Vejamos o que Misael Montenegro Filho, citado por Ferreira (2012), diz:

“a afirmação alusiva à qualificação do terceiro como parte do processo, a partir do momento em que a sua permanência é admitida, não encontra eco unânime na doutrina, entendendo a maior parte dos doutrinadores que o nomeado (na nomeação à autoria), o denunciado (na denunciação da lide), o chamado (no chamamento ao processo) e o oponente (na oposição) jamais se libertam da condição de terceiros, não podendo ser acrescidos ao conceito de parte, o que não nos parece lógico e acertado”

Brilhante observação do jurista, pois os institutos abordados revelam uma ilusória intervenção de terceiros. O que verificamos, com exceção da assistência simples, é que o terceiro não é alheio ao processo. Desde antes da sua formação, ele está ligado intimamente, revelando-se como parte.

E isso se reflete na assistência qualificada, que deve ser analisada no caso concreto qual será o papel do sujeito. Se a relação jurídica possa vir a ser afetada diretamente por uma decisão judicial, ele não deve ser um assistente, pois seu interesse jurídico é enorme. Para defender sua posição ele precisa ter plenos poderes para tal, que só teria sendo parte.

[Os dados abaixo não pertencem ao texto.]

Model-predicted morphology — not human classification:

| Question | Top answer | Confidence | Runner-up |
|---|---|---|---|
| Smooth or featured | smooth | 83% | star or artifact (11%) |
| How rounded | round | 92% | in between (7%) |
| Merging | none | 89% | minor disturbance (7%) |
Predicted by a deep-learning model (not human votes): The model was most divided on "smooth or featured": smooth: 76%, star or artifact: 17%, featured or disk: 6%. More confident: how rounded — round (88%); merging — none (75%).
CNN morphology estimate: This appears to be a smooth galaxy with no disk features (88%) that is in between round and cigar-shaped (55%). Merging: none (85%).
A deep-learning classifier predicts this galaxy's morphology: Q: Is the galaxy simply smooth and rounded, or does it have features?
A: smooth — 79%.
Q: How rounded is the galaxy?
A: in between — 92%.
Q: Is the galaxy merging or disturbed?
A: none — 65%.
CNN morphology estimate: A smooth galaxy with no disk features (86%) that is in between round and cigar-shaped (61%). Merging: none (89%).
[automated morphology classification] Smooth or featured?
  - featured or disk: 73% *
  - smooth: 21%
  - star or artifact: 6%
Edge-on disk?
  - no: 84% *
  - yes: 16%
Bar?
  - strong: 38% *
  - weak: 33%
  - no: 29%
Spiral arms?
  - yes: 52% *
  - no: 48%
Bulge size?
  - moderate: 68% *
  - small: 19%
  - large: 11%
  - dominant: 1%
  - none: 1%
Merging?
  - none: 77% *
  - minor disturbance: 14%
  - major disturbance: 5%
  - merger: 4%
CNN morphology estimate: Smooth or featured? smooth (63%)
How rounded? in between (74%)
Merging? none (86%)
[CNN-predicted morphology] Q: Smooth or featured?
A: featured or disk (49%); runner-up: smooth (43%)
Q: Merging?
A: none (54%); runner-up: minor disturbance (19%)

Tanto é que o próprio código apresenta o paradoxo ao afirmar que o assistente será litisconsorte do assistido. Uma verdadeira confusão!

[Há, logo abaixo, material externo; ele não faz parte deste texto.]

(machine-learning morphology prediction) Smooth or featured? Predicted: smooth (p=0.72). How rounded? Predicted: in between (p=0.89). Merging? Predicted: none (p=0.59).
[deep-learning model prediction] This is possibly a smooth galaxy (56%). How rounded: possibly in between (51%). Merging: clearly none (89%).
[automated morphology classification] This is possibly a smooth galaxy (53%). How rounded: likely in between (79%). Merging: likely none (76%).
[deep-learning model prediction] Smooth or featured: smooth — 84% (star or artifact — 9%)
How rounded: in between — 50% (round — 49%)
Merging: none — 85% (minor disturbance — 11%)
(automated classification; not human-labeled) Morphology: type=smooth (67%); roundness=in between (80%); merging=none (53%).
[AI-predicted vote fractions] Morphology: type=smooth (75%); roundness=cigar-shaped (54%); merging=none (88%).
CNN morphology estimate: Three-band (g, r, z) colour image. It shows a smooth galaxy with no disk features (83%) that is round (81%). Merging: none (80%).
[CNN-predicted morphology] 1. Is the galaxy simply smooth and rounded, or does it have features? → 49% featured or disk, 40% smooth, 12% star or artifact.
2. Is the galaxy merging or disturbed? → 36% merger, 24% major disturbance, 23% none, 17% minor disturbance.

Em suma, resta claro a infelicidade do legislador na maioria das modalidades apresentadas. O NCPC trouxe alguns avanços nessa questão, como já mostradas, porém repetiu outros erros no texto legal. Cabe aos operadores do direito interpretarem em consonância com os preceitos legais para não ocorrerem absurdos jurídicos.


REFERÊNCIAS:

BRASIL. Lei nº 13.105, de 16 de março de 2015. Código de Processo Civil. Brasília, DF: Palácio do Planalto Presidência da República, 1973. Disponível em: <http://www.planalto.gov.br/ccivil_03/_Ato2015-2018/2015/Lei/L13105.htm>. Acesso em: 03 set. 2015

GUEDES FERREIRA, William. A intervenção de terceiros no novo Código de Processo Civil. Conteúdo Jurídico, 2012. Disponível em: <http://www.conteudojuridico.com.br/artigo,a-intervencao-de-terceiros-no-novo-codigo-de-processo-civil,37149.html>. Acesso em: 03 set. 2015.

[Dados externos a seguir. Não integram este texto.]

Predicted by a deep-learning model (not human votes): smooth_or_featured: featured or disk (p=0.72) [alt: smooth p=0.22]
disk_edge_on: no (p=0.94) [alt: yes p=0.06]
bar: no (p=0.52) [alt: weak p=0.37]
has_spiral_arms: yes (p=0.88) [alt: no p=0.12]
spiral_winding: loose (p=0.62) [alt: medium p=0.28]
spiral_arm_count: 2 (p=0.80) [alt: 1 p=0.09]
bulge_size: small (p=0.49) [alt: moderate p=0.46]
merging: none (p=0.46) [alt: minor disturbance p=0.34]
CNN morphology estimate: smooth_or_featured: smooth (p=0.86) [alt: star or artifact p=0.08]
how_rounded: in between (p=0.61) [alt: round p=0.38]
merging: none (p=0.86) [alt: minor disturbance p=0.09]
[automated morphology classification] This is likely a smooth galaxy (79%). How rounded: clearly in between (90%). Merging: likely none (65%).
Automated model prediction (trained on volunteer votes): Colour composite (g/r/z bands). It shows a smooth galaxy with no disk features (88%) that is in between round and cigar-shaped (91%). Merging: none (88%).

OLIVEIRA FILHO, Sérgio Veríssimo De. Diferenças fundamentais entre o assistente simples e o assistente litisconsorcial no Direito Processual Civil brasileiro. Conteúdo Jurídico, 2003. Disponível em: <http://jus.com.br/artigos/4276/diferencas-fundamentais-entre-o-assistente-simples-e-o-assistente-litisconsorcial-no-direito-processual-civil-brasileiro>. Acesso em: 03 set. 2015.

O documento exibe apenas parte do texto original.